After getting a decent downhill clip going, just past The Roxy, I knocked over the metal valet parking sign, which slammed onto the sidewalk with a loud crash. A valet dude with limited English skills ran and grabbed my chair’s handle so I couldn’t get away. He got up in my face, yelling and screaming while I struggled to break free of his grip. I yelled back, “Fuck you, it was an accident!”
Axl ran up to let the dude know he needed to release me or end up in the hospital. Two other valet guys rushed over to back up their buddy, but Axl was clearly ready to throw with all three of them, and didn’t flinch or back down as he bellowed warnings their way.

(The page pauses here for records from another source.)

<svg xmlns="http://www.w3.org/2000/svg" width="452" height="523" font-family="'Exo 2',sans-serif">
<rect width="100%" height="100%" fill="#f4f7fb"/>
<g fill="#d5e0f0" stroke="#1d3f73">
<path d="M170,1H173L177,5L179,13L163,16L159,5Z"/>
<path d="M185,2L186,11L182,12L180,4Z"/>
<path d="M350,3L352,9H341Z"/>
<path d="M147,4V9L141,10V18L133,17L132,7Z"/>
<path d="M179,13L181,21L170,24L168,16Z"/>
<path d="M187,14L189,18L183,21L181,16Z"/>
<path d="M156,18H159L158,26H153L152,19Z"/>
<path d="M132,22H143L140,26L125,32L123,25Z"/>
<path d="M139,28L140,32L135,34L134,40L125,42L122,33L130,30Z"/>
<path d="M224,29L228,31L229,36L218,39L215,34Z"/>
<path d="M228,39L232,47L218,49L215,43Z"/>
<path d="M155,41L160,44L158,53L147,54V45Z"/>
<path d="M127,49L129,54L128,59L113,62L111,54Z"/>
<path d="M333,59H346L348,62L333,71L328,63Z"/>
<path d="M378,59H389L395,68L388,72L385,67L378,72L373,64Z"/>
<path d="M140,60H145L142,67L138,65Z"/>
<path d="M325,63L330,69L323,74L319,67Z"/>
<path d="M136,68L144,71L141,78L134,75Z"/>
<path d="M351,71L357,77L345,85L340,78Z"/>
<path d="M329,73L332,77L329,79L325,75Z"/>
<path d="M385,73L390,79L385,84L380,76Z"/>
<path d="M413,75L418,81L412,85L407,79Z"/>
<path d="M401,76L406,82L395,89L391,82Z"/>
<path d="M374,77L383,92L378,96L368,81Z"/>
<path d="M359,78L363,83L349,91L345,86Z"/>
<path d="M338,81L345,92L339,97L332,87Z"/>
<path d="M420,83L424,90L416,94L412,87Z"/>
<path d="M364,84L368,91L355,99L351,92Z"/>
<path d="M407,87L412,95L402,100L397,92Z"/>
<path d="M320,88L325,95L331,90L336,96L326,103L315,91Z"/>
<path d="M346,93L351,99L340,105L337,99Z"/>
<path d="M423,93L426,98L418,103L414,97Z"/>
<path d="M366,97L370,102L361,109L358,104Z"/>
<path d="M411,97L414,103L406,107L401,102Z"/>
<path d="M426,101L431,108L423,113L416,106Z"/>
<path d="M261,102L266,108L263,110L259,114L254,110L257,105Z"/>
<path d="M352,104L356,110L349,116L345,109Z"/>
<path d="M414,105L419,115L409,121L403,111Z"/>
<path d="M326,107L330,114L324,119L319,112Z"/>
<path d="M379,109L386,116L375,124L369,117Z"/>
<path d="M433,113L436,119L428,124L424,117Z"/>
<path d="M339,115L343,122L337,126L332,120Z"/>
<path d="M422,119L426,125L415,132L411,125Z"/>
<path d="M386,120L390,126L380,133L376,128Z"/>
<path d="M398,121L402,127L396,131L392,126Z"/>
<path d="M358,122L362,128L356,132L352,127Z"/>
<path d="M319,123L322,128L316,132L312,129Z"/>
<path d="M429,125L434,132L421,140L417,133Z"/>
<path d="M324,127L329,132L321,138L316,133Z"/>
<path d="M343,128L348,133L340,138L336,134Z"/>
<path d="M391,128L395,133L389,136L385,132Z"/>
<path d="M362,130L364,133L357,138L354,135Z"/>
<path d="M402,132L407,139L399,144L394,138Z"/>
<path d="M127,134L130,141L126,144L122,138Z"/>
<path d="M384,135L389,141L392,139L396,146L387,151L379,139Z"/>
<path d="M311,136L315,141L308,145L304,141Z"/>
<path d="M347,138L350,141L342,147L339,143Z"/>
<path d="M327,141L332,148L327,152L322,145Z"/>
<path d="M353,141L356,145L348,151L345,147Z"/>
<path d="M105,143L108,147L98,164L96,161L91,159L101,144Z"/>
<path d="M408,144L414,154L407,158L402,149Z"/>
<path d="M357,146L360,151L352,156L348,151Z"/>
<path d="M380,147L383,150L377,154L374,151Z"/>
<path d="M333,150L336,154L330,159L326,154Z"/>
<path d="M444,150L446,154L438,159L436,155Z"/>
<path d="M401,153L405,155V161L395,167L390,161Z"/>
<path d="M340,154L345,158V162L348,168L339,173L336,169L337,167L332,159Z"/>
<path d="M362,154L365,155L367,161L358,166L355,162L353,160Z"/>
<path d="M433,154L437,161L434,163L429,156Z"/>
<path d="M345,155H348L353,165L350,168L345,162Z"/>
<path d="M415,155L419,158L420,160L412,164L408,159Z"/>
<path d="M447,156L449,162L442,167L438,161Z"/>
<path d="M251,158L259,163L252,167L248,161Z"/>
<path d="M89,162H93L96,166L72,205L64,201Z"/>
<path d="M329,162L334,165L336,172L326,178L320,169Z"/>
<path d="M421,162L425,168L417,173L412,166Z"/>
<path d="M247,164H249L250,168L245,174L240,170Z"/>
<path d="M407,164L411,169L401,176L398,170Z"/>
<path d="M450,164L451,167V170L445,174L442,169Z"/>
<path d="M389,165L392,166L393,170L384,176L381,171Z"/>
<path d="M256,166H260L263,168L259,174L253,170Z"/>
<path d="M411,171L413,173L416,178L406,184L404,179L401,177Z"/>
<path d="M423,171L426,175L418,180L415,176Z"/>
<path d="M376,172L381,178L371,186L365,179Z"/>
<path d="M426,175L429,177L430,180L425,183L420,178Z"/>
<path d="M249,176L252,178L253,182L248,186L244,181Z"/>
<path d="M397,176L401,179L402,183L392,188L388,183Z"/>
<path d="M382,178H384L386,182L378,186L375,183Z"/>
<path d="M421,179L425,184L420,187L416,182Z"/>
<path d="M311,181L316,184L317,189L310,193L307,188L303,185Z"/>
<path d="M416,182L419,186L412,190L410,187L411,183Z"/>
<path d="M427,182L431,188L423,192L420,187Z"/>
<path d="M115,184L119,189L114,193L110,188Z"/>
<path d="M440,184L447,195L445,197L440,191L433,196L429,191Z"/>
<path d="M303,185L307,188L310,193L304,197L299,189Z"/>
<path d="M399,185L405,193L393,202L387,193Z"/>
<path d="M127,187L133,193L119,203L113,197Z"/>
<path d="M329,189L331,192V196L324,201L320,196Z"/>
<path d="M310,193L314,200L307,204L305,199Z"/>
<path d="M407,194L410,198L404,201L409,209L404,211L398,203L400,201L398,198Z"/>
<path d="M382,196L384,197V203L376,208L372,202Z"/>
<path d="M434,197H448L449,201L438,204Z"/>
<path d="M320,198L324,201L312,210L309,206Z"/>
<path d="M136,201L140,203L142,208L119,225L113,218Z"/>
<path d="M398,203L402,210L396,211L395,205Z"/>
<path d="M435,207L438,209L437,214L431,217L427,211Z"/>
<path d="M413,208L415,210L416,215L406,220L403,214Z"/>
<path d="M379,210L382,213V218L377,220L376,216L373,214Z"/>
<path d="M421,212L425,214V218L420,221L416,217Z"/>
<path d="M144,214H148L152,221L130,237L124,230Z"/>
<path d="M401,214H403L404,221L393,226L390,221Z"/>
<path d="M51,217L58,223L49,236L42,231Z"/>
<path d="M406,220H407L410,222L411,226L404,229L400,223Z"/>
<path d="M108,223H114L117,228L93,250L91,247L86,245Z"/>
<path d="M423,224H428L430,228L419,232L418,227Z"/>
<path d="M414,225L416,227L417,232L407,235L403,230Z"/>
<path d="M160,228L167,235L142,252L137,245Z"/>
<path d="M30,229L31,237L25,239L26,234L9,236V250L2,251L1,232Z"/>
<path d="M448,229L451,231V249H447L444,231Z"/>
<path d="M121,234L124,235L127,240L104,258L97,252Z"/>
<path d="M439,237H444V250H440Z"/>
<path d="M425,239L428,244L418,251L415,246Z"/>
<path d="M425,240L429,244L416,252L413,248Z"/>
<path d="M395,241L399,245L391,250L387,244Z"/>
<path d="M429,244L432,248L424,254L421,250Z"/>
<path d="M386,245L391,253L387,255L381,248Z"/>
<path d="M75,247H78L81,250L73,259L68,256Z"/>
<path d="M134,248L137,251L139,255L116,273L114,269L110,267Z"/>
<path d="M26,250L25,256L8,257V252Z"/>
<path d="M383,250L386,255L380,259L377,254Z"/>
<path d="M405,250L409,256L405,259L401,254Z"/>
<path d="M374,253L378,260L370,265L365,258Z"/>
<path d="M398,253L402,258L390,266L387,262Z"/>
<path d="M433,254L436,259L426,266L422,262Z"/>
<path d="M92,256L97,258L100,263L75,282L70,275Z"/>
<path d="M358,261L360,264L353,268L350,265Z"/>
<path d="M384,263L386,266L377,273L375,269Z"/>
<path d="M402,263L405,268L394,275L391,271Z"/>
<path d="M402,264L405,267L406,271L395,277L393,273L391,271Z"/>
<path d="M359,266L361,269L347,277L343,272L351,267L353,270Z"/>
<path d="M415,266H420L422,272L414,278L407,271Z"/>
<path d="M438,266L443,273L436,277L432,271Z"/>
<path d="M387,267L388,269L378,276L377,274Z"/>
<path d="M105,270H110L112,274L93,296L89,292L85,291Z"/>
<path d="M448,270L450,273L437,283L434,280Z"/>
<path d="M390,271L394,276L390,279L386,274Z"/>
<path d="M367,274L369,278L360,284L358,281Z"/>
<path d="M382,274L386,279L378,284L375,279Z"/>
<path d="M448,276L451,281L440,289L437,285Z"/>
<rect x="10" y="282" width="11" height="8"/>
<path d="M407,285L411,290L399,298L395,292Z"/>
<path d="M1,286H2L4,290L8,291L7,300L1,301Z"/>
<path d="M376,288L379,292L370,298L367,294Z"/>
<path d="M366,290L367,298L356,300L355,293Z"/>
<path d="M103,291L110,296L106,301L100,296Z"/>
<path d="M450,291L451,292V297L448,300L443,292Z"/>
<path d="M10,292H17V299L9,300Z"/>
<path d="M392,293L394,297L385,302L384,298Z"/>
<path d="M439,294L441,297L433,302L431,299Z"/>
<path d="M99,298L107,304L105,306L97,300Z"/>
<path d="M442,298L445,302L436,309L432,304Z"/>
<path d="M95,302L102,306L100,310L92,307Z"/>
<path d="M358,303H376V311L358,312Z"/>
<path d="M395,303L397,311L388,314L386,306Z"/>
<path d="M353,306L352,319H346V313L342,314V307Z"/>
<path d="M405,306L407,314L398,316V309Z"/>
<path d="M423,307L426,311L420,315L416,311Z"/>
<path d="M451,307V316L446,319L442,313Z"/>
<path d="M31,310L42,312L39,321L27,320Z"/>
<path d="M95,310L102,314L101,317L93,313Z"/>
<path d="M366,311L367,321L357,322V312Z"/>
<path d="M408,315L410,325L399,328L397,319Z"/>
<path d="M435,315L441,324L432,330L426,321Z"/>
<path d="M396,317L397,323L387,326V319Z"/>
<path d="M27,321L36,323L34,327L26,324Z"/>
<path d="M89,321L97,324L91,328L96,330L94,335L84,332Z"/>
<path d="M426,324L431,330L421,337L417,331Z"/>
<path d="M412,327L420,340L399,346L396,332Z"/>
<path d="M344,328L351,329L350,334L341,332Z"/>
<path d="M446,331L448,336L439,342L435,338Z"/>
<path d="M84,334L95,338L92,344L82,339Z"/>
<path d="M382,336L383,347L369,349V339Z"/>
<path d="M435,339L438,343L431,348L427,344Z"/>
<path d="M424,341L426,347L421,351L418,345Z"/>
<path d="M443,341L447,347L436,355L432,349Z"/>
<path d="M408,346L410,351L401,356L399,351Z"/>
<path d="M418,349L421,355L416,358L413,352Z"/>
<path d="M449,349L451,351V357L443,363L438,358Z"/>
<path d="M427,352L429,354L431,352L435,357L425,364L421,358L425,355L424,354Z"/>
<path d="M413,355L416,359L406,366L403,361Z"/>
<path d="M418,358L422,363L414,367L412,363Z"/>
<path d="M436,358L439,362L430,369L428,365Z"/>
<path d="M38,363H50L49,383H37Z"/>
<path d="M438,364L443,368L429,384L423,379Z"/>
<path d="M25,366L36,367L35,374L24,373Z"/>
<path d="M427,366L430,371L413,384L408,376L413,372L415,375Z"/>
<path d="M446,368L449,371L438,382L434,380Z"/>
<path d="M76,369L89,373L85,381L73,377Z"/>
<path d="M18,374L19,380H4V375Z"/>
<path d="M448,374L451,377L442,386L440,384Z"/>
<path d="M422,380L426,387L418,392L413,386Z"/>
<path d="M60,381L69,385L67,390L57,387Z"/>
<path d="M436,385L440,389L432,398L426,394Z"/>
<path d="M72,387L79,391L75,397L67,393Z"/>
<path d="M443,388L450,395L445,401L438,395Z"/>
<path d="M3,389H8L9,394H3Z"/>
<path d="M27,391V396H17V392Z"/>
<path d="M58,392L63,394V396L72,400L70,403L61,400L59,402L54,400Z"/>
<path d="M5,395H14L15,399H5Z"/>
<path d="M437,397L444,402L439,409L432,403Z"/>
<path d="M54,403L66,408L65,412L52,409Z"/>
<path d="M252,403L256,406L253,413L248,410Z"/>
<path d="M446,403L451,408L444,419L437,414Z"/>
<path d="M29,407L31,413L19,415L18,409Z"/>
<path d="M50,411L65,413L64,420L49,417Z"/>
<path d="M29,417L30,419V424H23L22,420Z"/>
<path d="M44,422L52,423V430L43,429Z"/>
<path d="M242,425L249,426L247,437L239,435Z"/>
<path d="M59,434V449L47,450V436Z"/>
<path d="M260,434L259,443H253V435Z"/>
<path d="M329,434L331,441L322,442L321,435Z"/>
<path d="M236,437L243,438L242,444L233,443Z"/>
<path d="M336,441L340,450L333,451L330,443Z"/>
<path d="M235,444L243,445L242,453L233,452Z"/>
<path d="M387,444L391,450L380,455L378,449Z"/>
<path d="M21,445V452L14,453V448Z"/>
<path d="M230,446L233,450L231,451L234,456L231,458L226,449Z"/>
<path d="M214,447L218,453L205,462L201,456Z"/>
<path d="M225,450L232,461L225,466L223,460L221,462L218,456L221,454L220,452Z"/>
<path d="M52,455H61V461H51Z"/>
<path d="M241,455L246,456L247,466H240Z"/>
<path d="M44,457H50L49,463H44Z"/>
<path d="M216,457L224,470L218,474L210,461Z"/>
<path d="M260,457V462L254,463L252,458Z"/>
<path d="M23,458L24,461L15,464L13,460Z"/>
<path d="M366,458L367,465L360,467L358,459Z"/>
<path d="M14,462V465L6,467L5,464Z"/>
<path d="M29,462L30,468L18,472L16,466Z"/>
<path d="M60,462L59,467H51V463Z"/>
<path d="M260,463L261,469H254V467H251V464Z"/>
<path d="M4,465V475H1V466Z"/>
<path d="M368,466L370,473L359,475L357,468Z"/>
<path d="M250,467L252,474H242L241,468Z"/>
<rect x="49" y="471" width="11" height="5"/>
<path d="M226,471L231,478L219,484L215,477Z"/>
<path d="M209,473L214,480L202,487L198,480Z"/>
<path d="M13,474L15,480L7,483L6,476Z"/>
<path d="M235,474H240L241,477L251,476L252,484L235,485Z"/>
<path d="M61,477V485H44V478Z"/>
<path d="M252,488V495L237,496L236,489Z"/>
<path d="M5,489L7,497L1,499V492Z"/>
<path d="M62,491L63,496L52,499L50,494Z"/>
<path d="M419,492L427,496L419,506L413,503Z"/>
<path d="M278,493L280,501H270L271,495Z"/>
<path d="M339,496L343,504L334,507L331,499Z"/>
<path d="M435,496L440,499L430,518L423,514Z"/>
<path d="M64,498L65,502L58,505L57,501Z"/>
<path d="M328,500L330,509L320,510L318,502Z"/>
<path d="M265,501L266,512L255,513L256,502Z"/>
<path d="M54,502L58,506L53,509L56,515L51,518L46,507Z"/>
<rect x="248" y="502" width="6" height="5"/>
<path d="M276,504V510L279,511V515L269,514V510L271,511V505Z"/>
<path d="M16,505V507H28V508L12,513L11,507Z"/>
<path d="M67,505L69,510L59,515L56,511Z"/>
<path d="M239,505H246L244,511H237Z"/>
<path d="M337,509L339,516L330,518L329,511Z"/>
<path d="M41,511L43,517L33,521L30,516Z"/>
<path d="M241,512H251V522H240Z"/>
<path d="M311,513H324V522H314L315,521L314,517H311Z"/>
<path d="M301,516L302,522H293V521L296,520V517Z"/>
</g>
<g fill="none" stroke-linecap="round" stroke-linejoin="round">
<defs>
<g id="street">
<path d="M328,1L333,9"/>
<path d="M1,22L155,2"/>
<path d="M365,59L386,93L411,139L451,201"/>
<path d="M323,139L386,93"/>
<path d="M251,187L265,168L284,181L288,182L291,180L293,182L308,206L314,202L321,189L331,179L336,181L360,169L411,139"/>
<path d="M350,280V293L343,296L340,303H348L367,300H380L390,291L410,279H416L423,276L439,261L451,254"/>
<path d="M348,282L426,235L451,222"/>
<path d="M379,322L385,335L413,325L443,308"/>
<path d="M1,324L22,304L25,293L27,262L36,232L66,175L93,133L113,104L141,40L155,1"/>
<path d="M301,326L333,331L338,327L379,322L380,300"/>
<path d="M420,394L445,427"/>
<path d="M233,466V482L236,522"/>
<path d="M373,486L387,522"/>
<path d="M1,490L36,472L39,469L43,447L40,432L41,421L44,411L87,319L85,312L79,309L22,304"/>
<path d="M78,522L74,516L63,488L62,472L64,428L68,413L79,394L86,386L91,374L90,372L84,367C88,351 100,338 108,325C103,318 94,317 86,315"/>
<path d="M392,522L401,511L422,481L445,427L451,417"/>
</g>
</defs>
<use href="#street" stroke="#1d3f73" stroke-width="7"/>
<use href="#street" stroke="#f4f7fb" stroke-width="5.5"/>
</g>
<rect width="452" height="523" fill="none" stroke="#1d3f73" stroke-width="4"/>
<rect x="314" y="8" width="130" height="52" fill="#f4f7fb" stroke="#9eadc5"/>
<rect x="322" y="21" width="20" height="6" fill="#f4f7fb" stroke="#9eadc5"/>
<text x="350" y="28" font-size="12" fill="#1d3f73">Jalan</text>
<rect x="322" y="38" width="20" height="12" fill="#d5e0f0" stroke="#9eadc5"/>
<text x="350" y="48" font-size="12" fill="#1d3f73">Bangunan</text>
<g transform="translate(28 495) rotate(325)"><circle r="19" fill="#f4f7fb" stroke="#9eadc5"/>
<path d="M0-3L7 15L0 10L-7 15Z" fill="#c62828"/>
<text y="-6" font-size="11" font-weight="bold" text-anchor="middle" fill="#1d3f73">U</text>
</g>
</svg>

The valet guy had no end game, so he just let me go. I continued on downhill and yelled back, “Fuck you, motherfuckers!”
As we sailed up Holloway, Axl sang along full-throated, wailing, crooning, and impressing with his warm, signature rasp.
A few minutes later, the three of us were tooling along Sunset Boulevard, top down, with Axl and Monique sitting on the boot, singing along with a song on KMET. I veered off onto Holloway to avoid the 2 a.m. Strip logjam as the piano intro to Queen’s “Spread Your Wings” began. Axl became happily animated and said, “I can’t believe it. They never play this song on the radio.” As we sailed up Holloway, Axl sang along full-throated, wailing, crooning, and impressing with his warm, signature rasp. It made me wish even more that he’d sing for L.A. Guns.
A few nights later, Ole, his friend Paul, and me were at the studio getting shitfaced on Jack, coke, and weed to celebrate Paul’s heading back to Denmark the next day. Around two thirty, Tracii showed up with Axl, and, I think, Steve Darrow. We all partied for a while before the guys started to jam, with Steve on drums. They played some covers and a few of Axl’s Hollywood Rose songs. And it was awesome! While they rocked out, Paul leaned over and yelled in my ear, “That’s the best rock ‘n’ roll singer in Los Angeles!” I looked toward Axl, nodded in agreement, and then took a chug. When the band drifted off into a prolonged blues jam, Axl put the microphone down and sat with us to pass the Jack to and fro. Good fun. That night, I didn’t once bug him to join the band. Having asked so many times – and always been shot down – I concluded it was not to be.